▶ YOUR GOAL
For the entries below, print exactly the lines between the line holding "Point (°F) | 212 |" and the line holding "conditions of use. |", inclusive, and nothing else.

(Stored data entries)
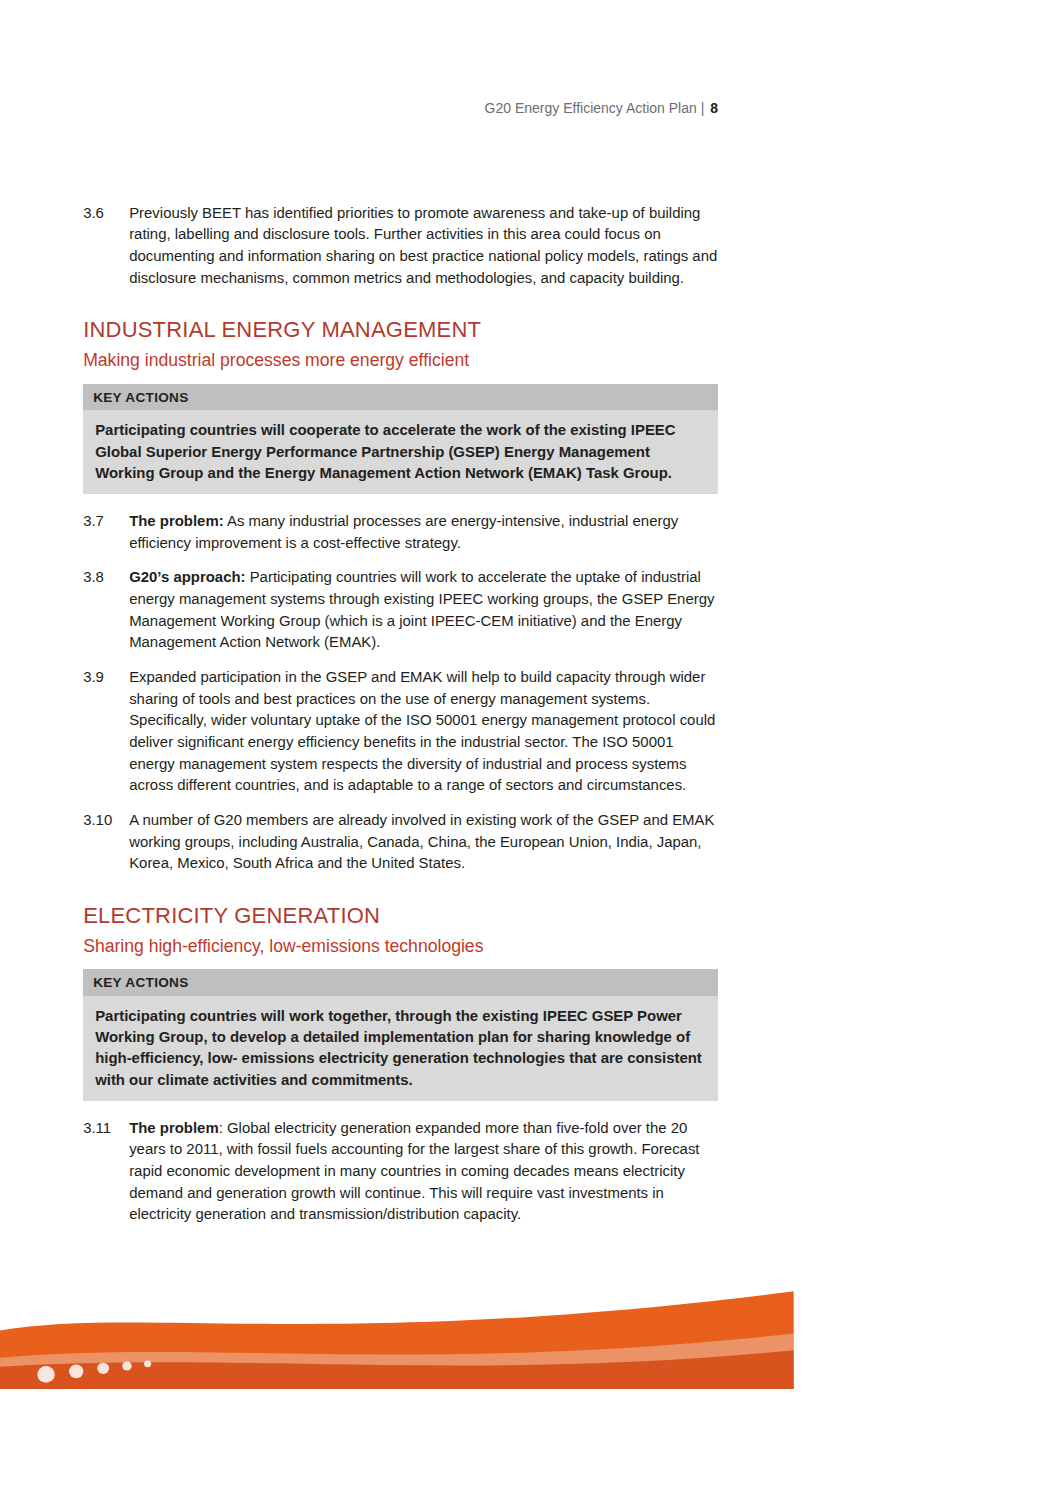G20 Energy Efficiency Action Plan |8
3.6
Previously BEET has identified priorities to promote awareness and take-up of building rating, labelling and disclosure tools. Further activities in this area could focus on documenting and information sharing on best practice national policy models, ratings and disclosure mechanisms, common metrics and methodologies, and capacity building.
INDUSTRIAL ENERGY MANAGEMENT
Making industrial processes more energy efficient
KEY ACTIONS
Participating countries will cooperate to accelerate the work of the existing IPEEC Global Superior Energy Performance Partnership (GSEP) Energy Management Working Group and the Energy Management Action Network (EMAK) Task Group.
3.7
The problem: As many industrial processes are energy-intensive, industrial energy efficiency improvement is a cost-effective strategy.
3.8
G20’s approach: Participating countries will work to accelerate the uptake of industrial energy management systems through existing IPEEC working groups, the GSEP Energy Management Working Group (which is a joint IPEEC-CEM initiative) and the Energy Management Action Network (EMAK).
3.9
Expanded participation in the GSEP and EMAK will help to build capacity through wider sharing of tools and best practices on the use of energy management systems. Specifically, wider voluntary uptake of the ISO 50001 energy management protocol could deliver significant energy efficiency benefits in the industrial sector. The ISO 50001 energy management system respects the diversity of industrial and process systems across different countries, and is adaptable to a range of sectors and circumstances.
3.10
A number of G20 members are already involved in existing work of the GSEP and EMAK working groups, including Australia, Canada, China, the European Union, India, Japan, Korea, Mexico, South Africa and the United States.
ELECTRICITY GENERATION
Sharing high-efficiency, low-emissions technologies
KEY ACTIONS
Participating countries will work together, through the existing IPEEC GSEP Power Working Group, to develop a detailed implementation plan for sharing knowledge of high-efficiency, low- emissions electricity generation technologies that are consistent with our climate activities and commitments.
3.11
The problem: Global electricity generation expanded more than five-fold over the 20 years to 2011, with fossil fuels accounting for the largest share of this growth. Forecast rapid economic development in many countries in coming decades means electricity demand and generation growth will continue. This will require vast investments in electricity generation and transmission/distribution capacity.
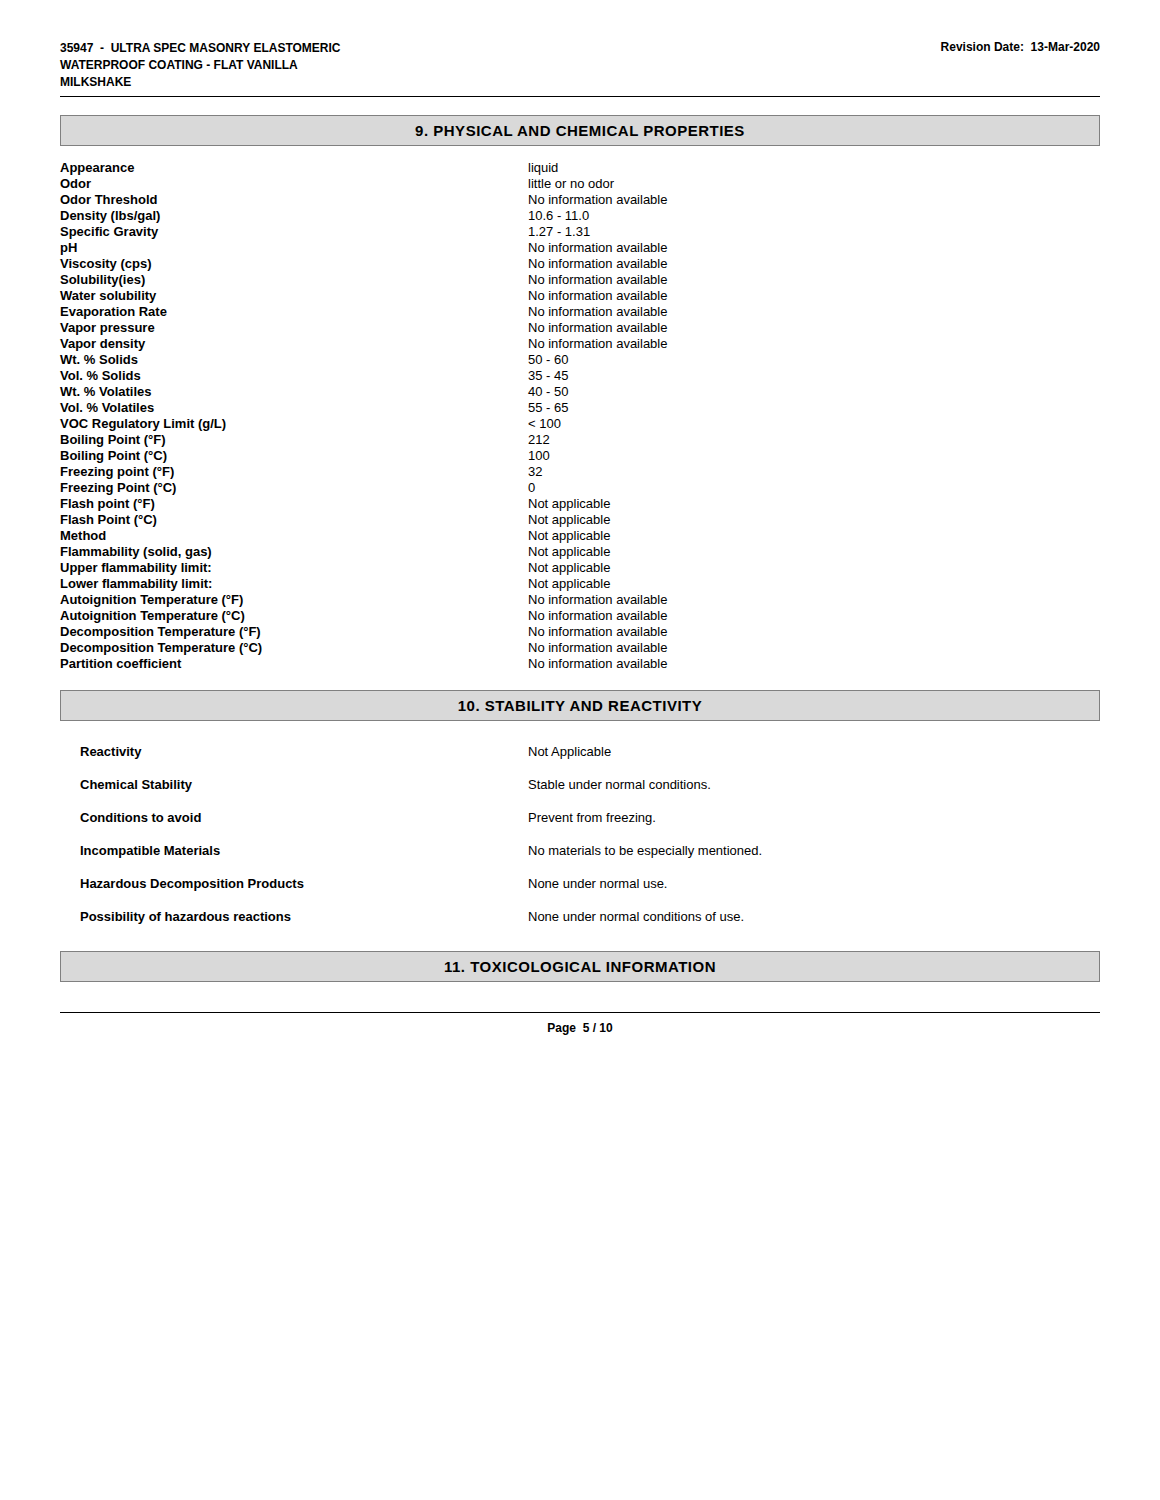35947 - ULTRA SPEC MASONRY ELASTOMERIC
WATERPROOF COATING - FLAT VANILLA
MILKSHAKE
Revision Date: 13-Mar-2020
9. PHYSICAL AND CHEMICAL PROPERTIES
| Appearance | liquid |
| Odor | little or no odor |
| Odor Threshold | No information available |
| Density (lbs/gal) | 10.6 - 11.0 |
| Specific Gravity | 1.27 - 1.31 |
| pH | No information available |
| Viscosity (cps) | No information available |
| Solubility(ies) | No information available |
| Water solubility | No information available |
| Evaporation Rate | No information available |
| Vapor pressure | No information available |
| Vapor density | No information available |
| Wt. % Solids | 50 - 60 |
| Vol. % Solids | 35 - 45 |
| Wt. % Volatiles | 40 - 50 |
| Vol. % Volatiles | 55 - 65 |
| VOC Regulatory Limit (g/L) | < 100 |
| Boiling Point (°F) | 212 |
| Boiling Point (°C) | 100 |
| Freezing point (°F) | 32 |
| Freezing Point (°C) | 0 |
| Flash point (°F) | Not applicable |
| Flash Point (°C) | Not applicable |
| Method | Not applicable |
| Flammability (solid, gas) | Not applicable |
| Upper flammability limit: | Not applicable |
| Lower flammability limit: | Not applicable |
| Autoignition Temperature (°F) | No information available |
| Autoignition Temperature (°C) | No information available |
| Decomposition Temperature (°F) | No information available |
| Decomposition Temperature (°C) | No information available |
| Partition coefficient | No information available |
10. STABILITY AND REACTIVITY
| Reactivity | Not Applicable |
| Chemical Stability | Stable under normal conditions. |
| Conditions to avoid | Prevent from freezing. |
| Incompatible Materials | No materials to be especially mentioned. |
| Hazardous Decomposition Products | None under normal use. |
| Possibility of hazardous reactions | None under normal conditions of use. |
11. TOXICOLOGICAL INFORMATION
Page 5 / 10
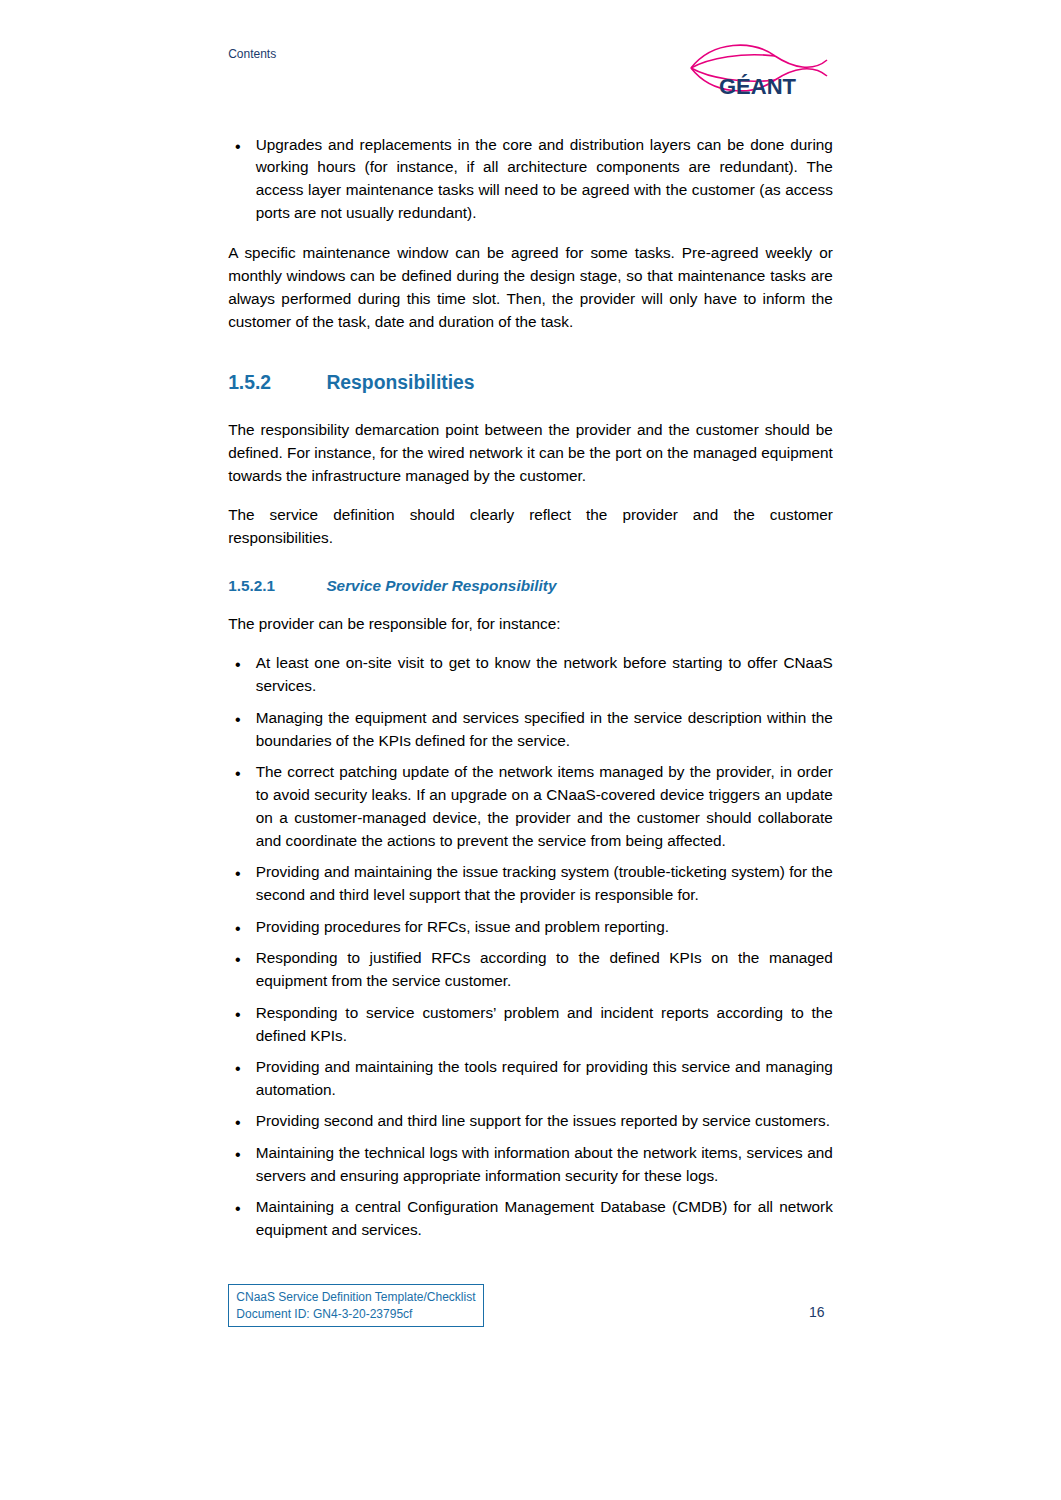Contents
GÉANT
Upgrades and replacements in the core and distribution layers can be done during working hours (for instance, if all architecture components are redundant). The access layer maintenance tasks will need to be agreed with the customer (as access ports are not usually redundant).
A specific maintenance window can be agreed for some tasks. Pre-agreed weekly or monthly windows can be defined during the design stage, so that maintenance tasks are always performed during this time slot. Then, the provider will only have to inform the customer of the task, date and duration of the task.
1.5.2 Responsibilities
The responsibility demarcation point between the provider and the customer should be defined. For instance, for the wired network it can be the port on the managed equipment towards the infrastructure managed by the customer.
The service definition should clearly reflect the provider and the customer responsibilities.
1.5.2.1 Service Provider Responsibility
The provider can be responsible for, for instance:
At least one on-site visit to get to know the network before starting to offer CNaaS services.
Managing the equipment and services specified in the service description within the boundaries of the KPIs defined for the service.
The correct patching update of the network items managed by the provider, in order to avoid security leaks. If an upgrade on a CNaaS-covered device triggers an update on a customer-managed device, the provider and the customer should collaborate and coordinate the actions to prevent the service from being affected.
Providing and maintaining the issue tracking system (trouble-ticketing system) for the second and third level support that the provider is responsible for.
Providing procedures for RFCs, issue and problem reporting.
Responding to justified RFCs according to the defined KPIs on the managed equipment from the service customer.
Responding to service customers’ problem and incident reports according to the defined KPIs.
Providing and maintaining the tools required for providing this service and managing automation.
Providing second and third line support for the issues reported by service customers.
Maintaining the technical logs with information about the network items, services and servers and ensuring appropriate information security for these logs.
Maintaining a central Configuration Management Database (CMDB) for all network equipment and services.
CNaaS Service Definition Template/Checklist
Document ID: GN4-3-20-23795cf
16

▶ SOLUTION FOR THIS EXERCISE
| Boiling Point (°F) | 212 |
| Boiling Point (°C) | 100 |
| Freezing point (°F) | 32 |
| Freezing Point (°C) | 0 |
| Flash point (°F) | Not applicable |
| Flash Point (°C) | Not applicable |
| Method | Not applicable |
| Flammability (solid, gas) | Not applicable |
| Upper flammability limit: | Not applicable |
| Lower flammability limit: | Not applicable |
| Autoignition Temperature (°F) | No information available |
| Autoignition Temperature (°C) | No information available |
| Decomposition Temperature (°F) | No information available |
| Decomposition Temperature (°C) | No information available |
| Partition coefficient | No information available |
10. STABILITY AND REACTIVITY
| Reactivity | Not Applicable |
| Chemical Stability | Stable under normal conditions. |
| Conditions to avoid | Prevent from freezing. |
| Incompatible Materials | No materials to be especially mentioned. |
| Hazardous Decomposition Products | None under normal use. |
| Possibility of hazardous reactions | None under normal conditions of use. |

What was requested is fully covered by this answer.